ASSIGNED TASK – The answer must repeat every record exactly, with all pictures omitted.

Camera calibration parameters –
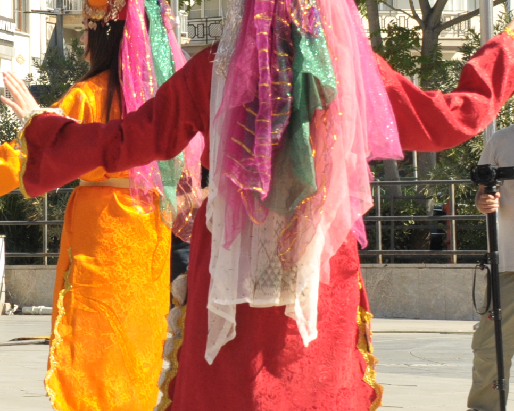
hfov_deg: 9.1
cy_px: 165
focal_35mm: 206
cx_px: -271
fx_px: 3134
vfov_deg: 7.5
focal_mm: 44
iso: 400
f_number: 9
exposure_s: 1/320
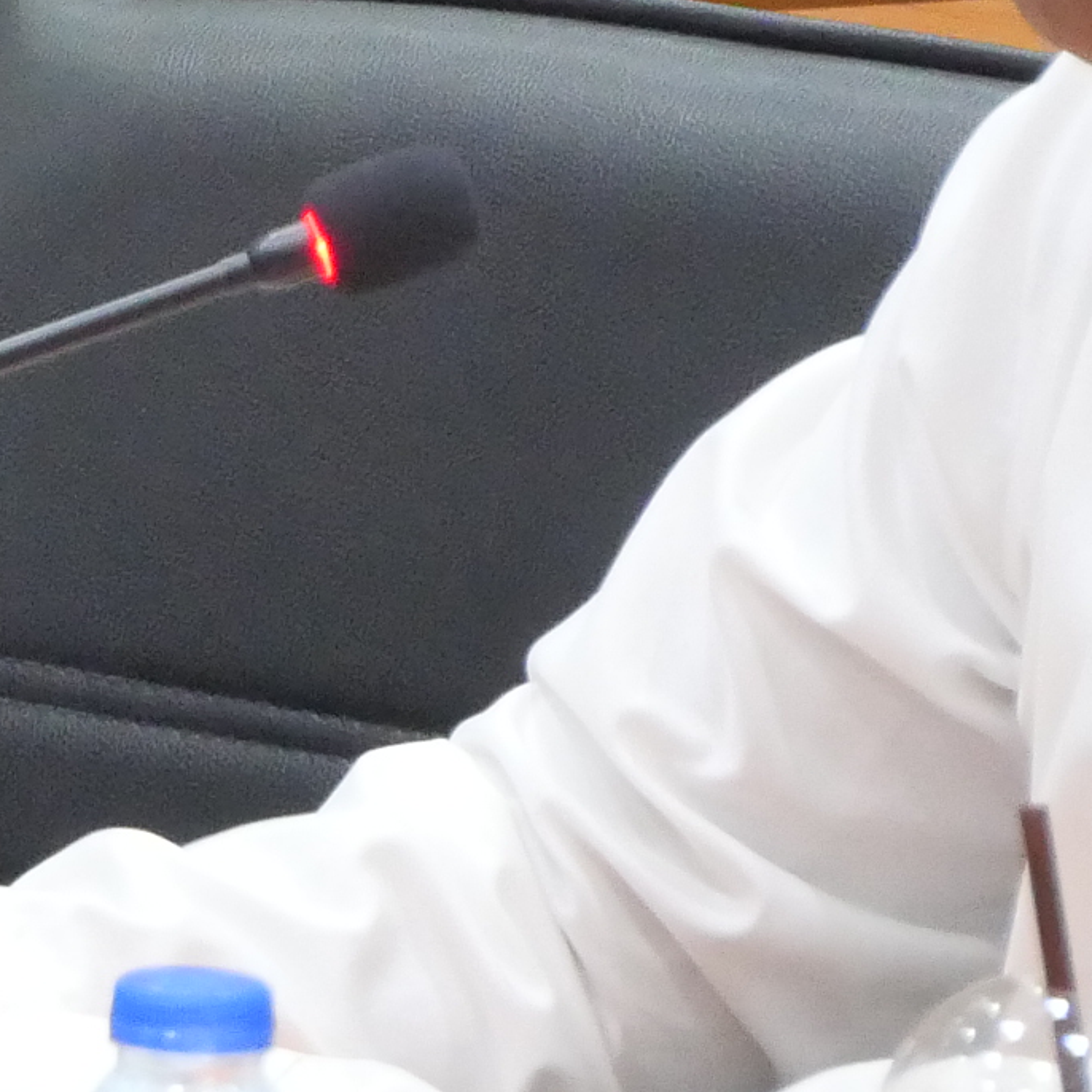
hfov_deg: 3.0
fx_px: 20379
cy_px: -232
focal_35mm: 571
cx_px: -1813
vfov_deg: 3.1
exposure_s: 1/50
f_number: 5.6
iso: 3200
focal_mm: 60
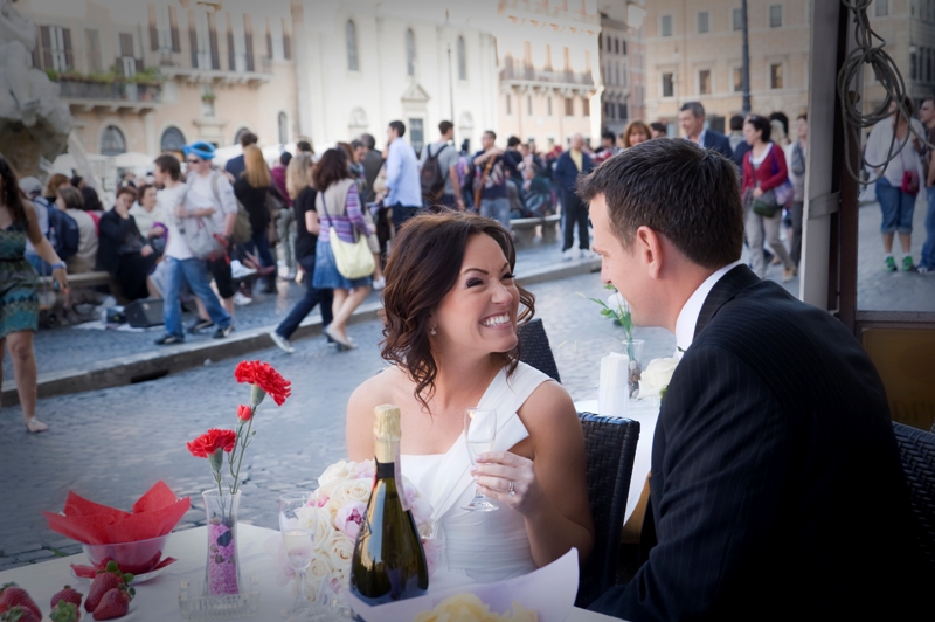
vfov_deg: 21.9
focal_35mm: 62
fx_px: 1609
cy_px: 311
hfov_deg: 32.4
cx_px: 468
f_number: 8
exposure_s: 1/80
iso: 500
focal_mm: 62
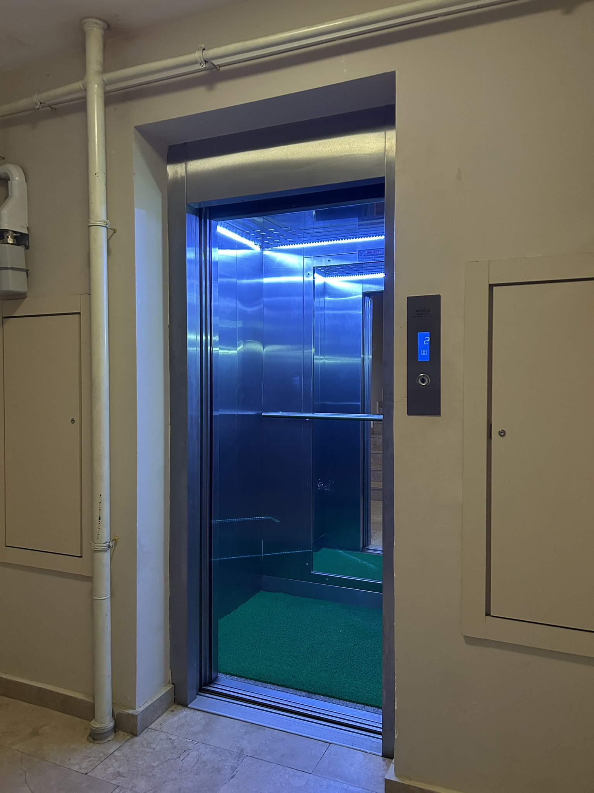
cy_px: 396
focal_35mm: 26
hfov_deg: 53.1
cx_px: 297
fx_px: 595
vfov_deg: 67.3
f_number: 1.5
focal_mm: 5.7
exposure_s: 1/33
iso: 400
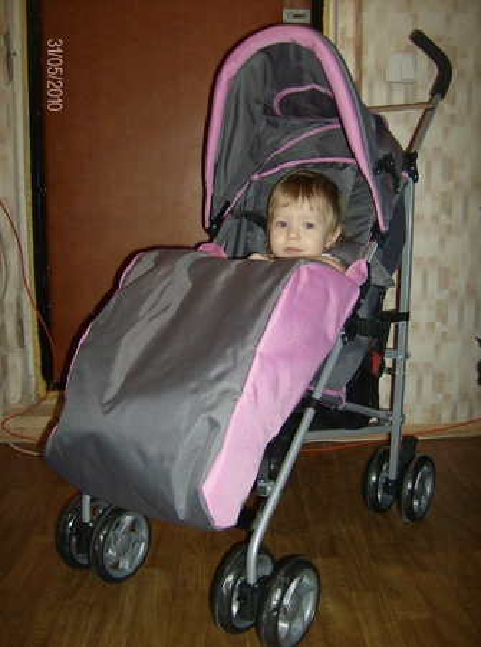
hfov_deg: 39.5
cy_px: 324
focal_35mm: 36
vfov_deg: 51.5
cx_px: 240
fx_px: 670
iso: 200
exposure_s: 1/60
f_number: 2.8
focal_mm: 6
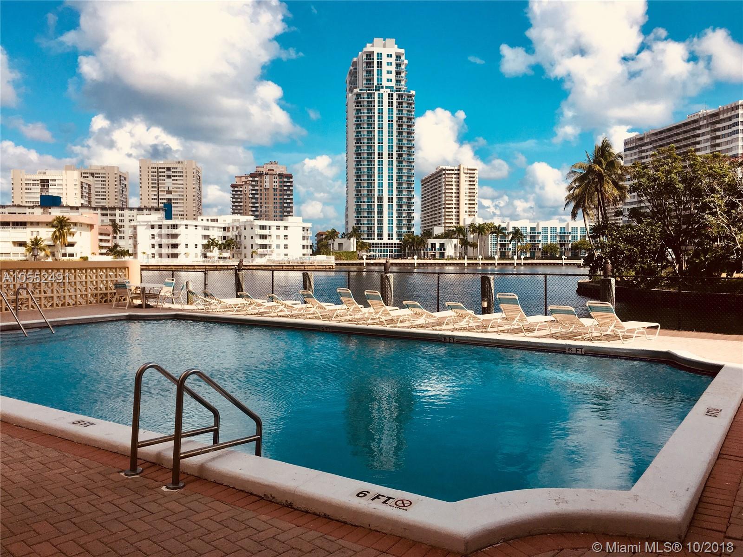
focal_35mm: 29
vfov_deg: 48.2
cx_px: 372
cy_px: 278
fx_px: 622
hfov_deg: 61.7
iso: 25
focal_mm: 4.15
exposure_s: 1/2481
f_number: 2.2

SOLVED EXERCISE –
hfov_deg: 9.1
cy_px: 165
focal_35mm: 206
cx_px: -271
fx_px: 3134
vfov_deg: 7.5
focal_mm: 44
iso: 400
f_number: 9
exposure_s: 1/320
hfov_deg: 3.0
fx_px: 20379
cy_px: -232
focal_35mm: 571
cx_px: -1813
vfov_deg: 3.1
exposure_s: 1/50
f_number: 5.6
iso: 3200
focal_mm: 60
vfov_deg: 21.9
focal_35mm: 62
fx_px: 1609
cy_px: 311
hfov_deg: 32.4
cx_px: 468
f_number: 8
exposure_s: 1/80
iso: 500
focal_mm: 62
cy_px: 396
focal_35mm: 26
hfov_deg: 53.1
cx_px: 297
fx_px: 595
vfov_deg: 67.3
f_number: 1.5
focal_mm: 5.7
exposure_s: 1/33
iso: 400
hfov_deg: 39.5
cy_px: 324
focal_35mm: 36
vfov_deg: 51.5
cx_px: 240
fx_px: 670
iso: 200
exposure_s: 1/60
f_number: 2.8
focal_mm: 6
focal_35mm: 29
vfov_deg: 48.2
cx_px: 372
cy_px: 278
fx_px: 622
hfov_deg: 61.7
iso: 25
focal_mm: 4.15
exposure_s: 1/2481
f_number: 2.2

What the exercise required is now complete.